Le ministre du Travail, Xavier Bertrand, qui ne cache pas son animosité à l'égard de Jean-François Copé, a jugé inutile de revenir sur un mécanisme qu'il estime vidé de sa substance.
Le maire UMP de Nice, Christian Estrosi, a pour sa part exhorté mercredi le parti majoritaire à ne pas brandir un "chiffon rouge" face au monde du travail.
Le ministre de la Défense, Alain Juppé, propose en revanche sur son blog internet d'abandonner purement et simplement les 35 heures, "une vieille idée (...) en complet décalage avec la réalité économique d'aujourd'hui".
François Fillon a confirmé jeudi, lors d'un colloque sur la nouvelle donne économique mondiale, son accord de principe à la relance du débat sur les 35 heures, au nom de la convergence et de l'harmonisation des économies européennes.

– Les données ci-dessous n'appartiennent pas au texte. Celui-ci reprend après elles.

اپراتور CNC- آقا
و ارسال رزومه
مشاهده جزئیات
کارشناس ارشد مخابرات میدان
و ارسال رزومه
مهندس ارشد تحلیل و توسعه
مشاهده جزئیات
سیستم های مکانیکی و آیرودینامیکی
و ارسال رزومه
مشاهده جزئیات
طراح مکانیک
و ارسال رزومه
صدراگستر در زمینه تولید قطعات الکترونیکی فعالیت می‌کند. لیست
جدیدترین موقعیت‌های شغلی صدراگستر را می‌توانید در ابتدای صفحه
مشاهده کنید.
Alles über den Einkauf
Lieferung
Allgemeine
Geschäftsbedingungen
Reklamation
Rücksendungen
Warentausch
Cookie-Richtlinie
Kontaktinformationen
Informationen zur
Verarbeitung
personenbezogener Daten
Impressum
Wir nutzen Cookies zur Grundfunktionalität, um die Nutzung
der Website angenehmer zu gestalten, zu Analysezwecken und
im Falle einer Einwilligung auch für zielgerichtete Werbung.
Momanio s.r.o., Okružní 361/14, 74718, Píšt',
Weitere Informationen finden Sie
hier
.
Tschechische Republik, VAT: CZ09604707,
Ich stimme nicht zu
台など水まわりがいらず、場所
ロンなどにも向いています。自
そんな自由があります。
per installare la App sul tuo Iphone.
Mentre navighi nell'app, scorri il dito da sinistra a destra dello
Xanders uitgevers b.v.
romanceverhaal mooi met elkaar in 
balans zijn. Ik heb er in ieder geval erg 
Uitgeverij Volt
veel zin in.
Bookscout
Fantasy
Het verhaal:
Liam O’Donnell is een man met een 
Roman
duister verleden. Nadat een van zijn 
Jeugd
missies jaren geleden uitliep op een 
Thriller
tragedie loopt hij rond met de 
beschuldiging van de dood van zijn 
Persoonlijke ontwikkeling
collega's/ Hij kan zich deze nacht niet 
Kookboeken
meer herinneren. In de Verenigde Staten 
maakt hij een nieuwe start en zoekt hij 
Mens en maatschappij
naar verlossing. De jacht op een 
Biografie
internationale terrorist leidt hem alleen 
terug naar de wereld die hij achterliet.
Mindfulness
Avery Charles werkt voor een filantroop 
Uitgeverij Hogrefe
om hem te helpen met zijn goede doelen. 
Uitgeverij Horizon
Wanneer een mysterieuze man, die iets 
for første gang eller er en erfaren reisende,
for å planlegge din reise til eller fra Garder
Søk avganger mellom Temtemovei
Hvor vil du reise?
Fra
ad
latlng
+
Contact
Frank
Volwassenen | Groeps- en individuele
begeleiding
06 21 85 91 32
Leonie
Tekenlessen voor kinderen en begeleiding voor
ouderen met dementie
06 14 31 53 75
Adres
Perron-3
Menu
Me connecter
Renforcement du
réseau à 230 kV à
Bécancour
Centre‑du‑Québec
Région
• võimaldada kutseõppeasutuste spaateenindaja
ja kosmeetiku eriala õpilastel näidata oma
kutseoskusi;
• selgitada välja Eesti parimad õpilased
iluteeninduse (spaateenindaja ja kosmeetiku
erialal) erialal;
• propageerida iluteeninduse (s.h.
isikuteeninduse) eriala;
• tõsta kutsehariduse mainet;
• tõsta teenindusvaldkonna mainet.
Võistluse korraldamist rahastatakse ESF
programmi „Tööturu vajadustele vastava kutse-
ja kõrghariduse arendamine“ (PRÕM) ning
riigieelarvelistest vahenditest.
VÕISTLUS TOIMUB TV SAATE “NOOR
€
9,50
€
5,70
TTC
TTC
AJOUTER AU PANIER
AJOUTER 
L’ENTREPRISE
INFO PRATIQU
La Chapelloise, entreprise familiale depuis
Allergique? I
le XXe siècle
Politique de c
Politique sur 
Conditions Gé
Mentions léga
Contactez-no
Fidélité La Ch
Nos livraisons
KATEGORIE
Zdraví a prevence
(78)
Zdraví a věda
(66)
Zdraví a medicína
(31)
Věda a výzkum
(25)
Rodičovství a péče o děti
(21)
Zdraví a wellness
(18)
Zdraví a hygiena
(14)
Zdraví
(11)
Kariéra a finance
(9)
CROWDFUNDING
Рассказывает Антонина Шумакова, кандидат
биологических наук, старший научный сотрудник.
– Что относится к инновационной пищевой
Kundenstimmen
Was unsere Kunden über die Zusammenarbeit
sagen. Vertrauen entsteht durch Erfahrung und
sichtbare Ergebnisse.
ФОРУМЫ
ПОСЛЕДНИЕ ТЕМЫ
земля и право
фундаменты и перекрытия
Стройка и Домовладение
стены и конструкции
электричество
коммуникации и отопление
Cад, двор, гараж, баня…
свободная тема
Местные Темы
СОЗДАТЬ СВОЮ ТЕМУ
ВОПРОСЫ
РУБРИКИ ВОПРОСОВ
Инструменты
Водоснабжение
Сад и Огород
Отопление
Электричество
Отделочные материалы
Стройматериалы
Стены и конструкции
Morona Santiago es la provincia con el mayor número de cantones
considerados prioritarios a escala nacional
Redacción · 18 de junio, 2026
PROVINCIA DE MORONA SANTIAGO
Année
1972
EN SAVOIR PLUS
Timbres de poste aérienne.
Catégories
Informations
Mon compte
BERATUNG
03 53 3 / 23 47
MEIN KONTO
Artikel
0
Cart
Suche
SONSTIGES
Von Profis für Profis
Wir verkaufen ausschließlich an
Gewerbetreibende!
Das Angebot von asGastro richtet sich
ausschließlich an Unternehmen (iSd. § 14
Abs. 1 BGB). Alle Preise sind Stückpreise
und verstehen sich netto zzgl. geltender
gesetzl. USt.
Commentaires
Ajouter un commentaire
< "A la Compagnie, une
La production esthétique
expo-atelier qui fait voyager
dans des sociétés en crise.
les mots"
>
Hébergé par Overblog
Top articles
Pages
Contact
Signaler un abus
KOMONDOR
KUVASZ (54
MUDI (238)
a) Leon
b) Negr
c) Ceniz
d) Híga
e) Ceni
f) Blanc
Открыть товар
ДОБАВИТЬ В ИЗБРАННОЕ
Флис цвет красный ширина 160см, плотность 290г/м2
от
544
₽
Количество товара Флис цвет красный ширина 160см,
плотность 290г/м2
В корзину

Après la crise financière et économique de ces dernières années, ces questions "vont s'imposer en haut des priorités européennes, y compris dans des domaines longtemps ignorés pour cause de sensibilité politique", a-t-il dit.
"C'est dans cet esprit d'ailleurs que j'accueille de façon positive l'ouverture d'un débat en France sur le coût du travail et sur la question des 35 heures", a-t-il ajouté. "On ne peut pas imaginer à long terme une zone euro dans laquelle les temps de travail, l'âge de la retraite, le coût du travail soient complètement divergents."